#### [Exercise goal]
Copy the lines from the one with "What is the difference" to the one with "Reading left to right, extract", keeping both of those lines, and leave the pictures out of your answer.
[Material for this task — start]
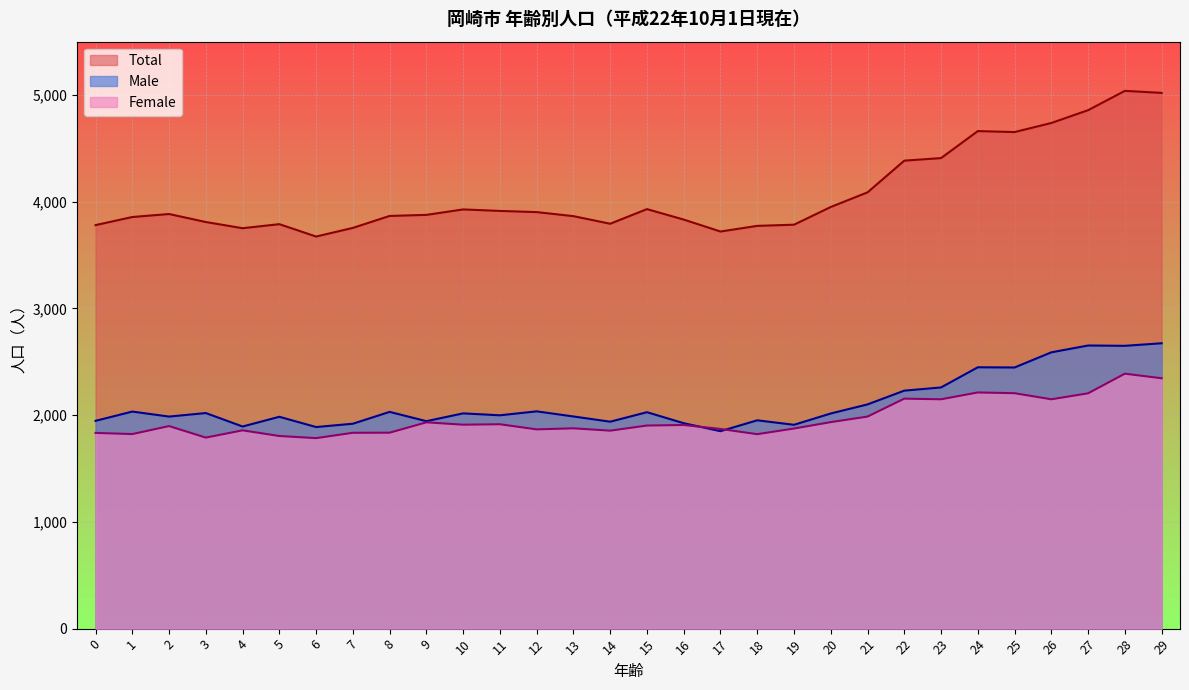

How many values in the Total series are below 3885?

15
[Material for this task — finish]
[Material for this task — start]
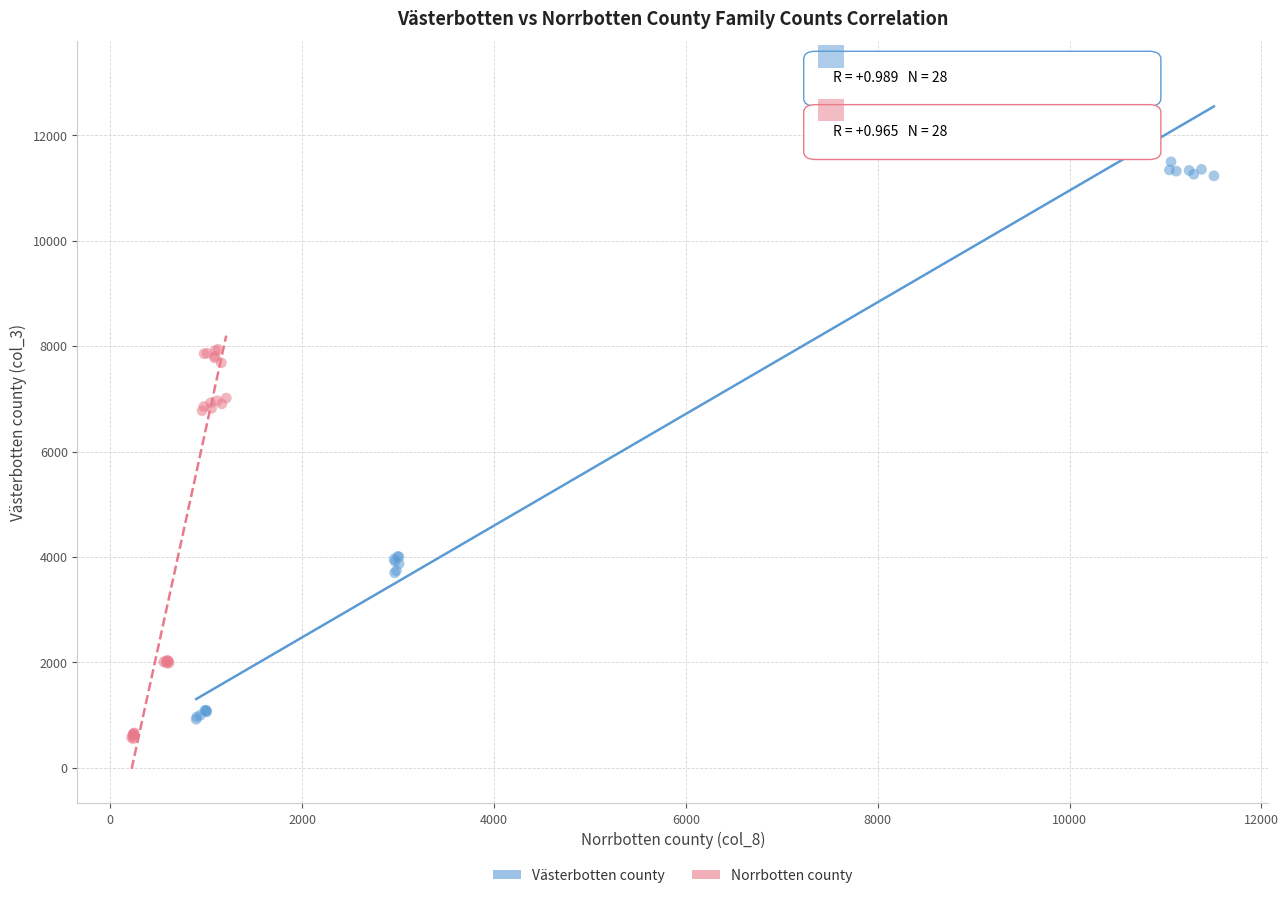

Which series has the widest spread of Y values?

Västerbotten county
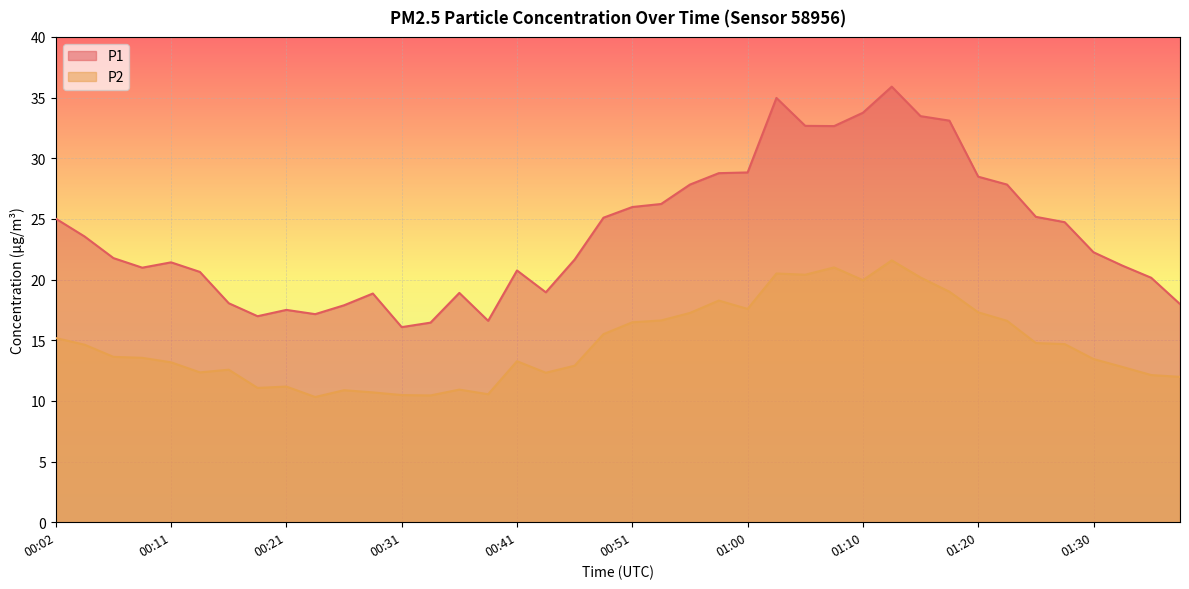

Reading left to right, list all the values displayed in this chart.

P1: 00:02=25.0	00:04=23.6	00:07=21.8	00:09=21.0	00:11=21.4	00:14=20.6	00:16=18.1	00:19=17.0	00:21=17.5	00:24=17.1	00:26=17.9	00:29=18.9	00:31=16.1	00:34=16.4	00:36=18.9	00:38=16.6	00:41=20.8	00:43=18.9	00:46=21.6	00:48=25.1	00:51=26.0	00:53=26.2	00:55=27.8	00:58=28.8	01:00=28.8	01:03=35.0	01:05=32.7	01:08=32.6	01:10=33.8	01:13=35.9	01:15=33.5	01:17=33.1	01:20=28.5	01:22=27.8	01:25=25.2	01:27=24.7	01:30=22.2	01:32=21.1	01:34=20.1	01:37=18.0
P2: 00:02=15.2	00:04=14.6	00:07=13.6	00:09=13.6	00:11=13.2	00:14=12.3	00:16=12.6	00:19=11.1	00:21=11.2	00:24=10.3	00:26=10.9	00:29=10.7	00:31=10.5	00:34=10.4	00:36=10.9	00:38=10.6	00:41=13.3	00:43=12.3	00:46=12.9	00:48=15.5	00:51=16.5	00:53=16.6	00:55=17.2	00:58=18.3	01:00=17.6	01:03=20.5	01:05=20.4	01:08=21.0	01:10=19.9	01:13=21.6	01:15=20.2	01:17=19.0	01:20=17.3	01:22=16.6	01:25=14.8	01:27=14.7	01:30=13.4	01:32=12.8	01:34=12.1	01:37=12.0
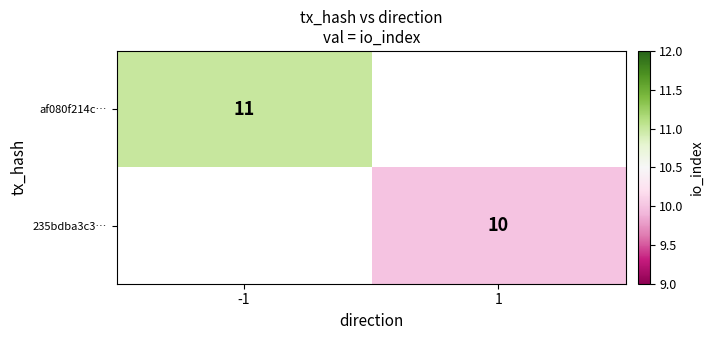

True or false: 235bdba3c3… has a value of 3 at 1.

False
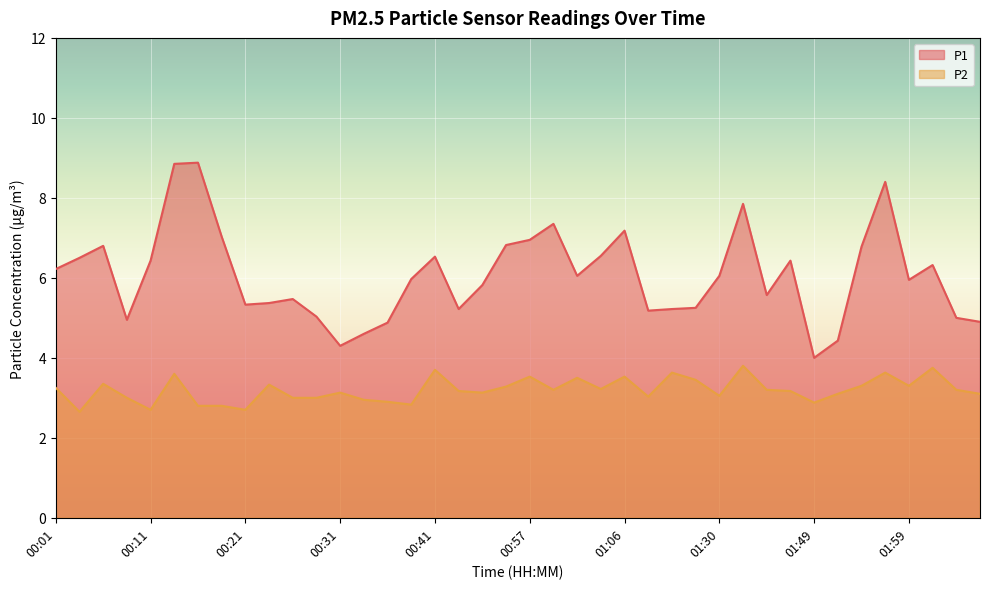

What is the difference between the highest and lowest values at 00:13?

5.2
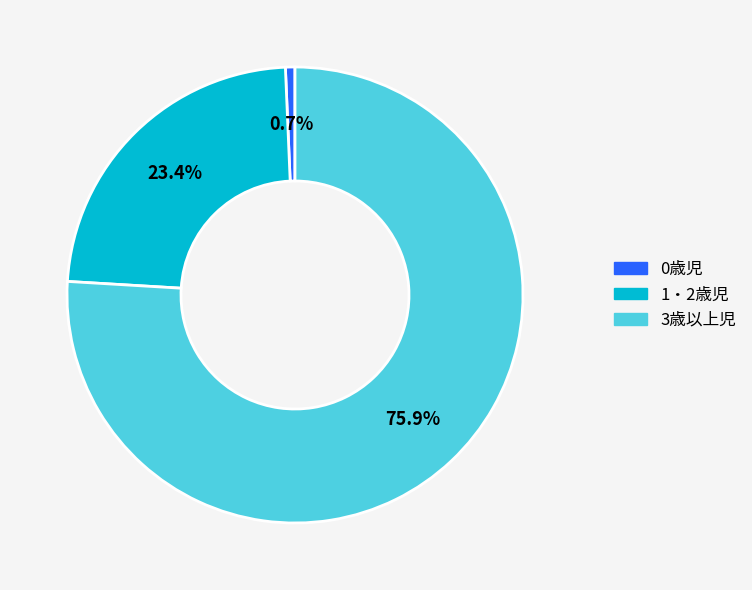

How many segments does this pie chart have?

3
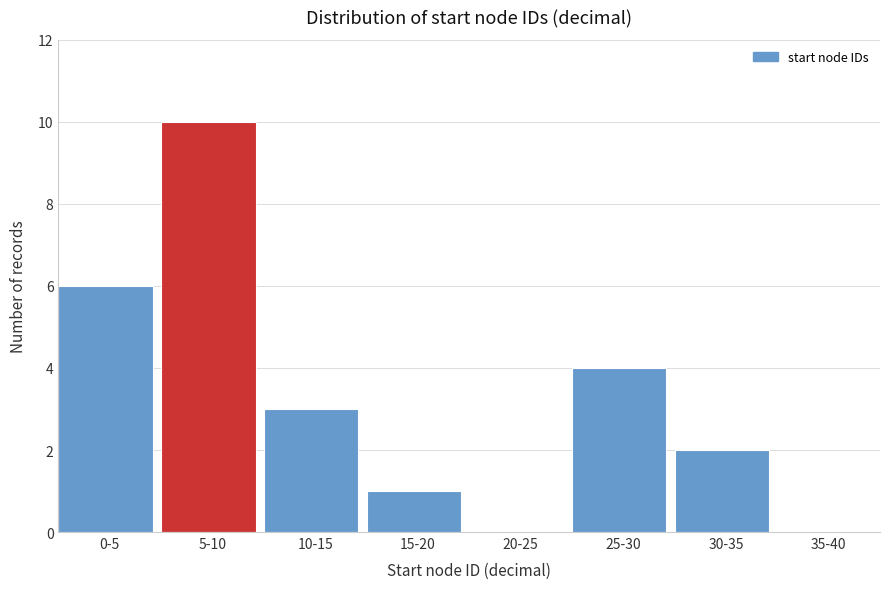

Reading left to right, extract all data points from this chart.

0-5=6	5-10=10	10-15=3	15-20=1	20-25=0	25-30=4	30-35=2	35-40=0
[Material for this task — finish]
[Material for this task — start]
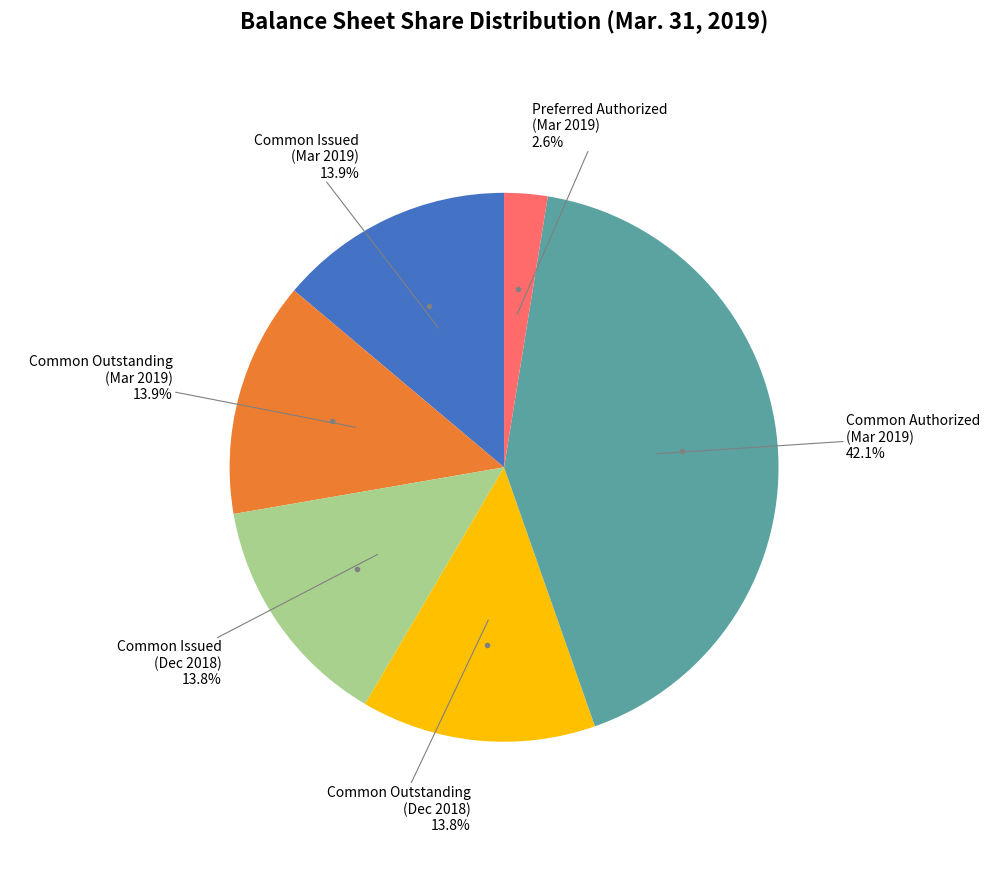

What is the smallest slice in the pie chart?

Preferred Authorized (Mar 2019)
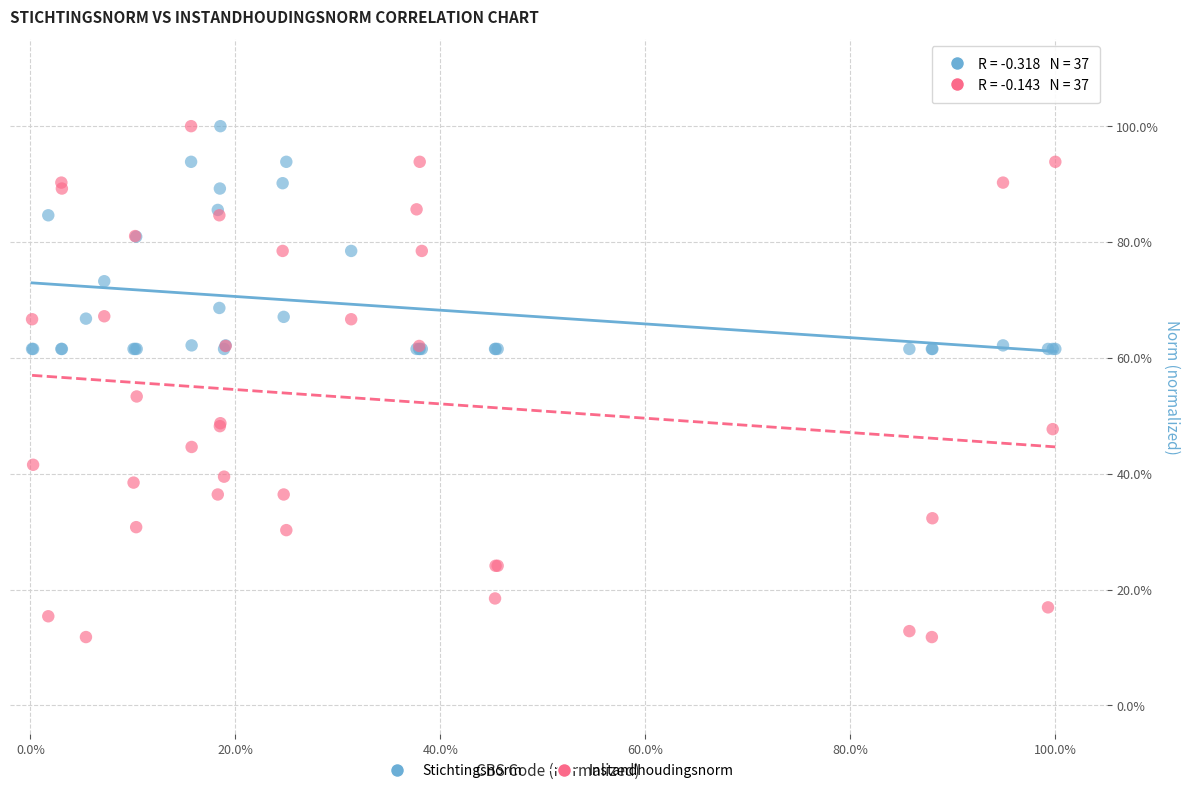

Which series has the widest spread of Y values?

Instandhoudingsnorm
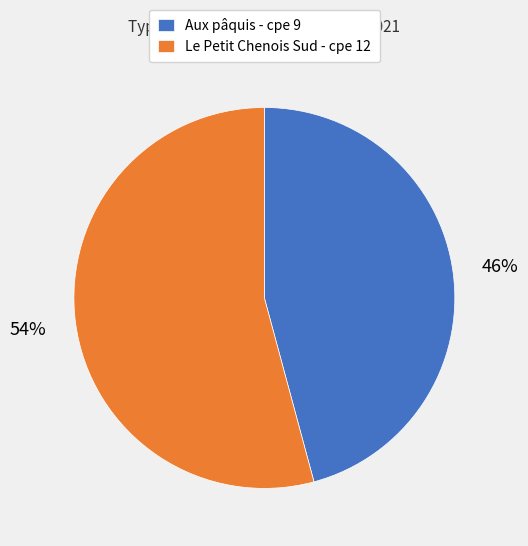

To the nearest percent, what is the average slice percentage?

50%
[Material for this task — finish]
#### [Reply to the task]
What is the difference between the highest and lowest values at 00:13?

5.2

How many segments does this pie chart have?

3

Reading left to right, extract all data points from this chart.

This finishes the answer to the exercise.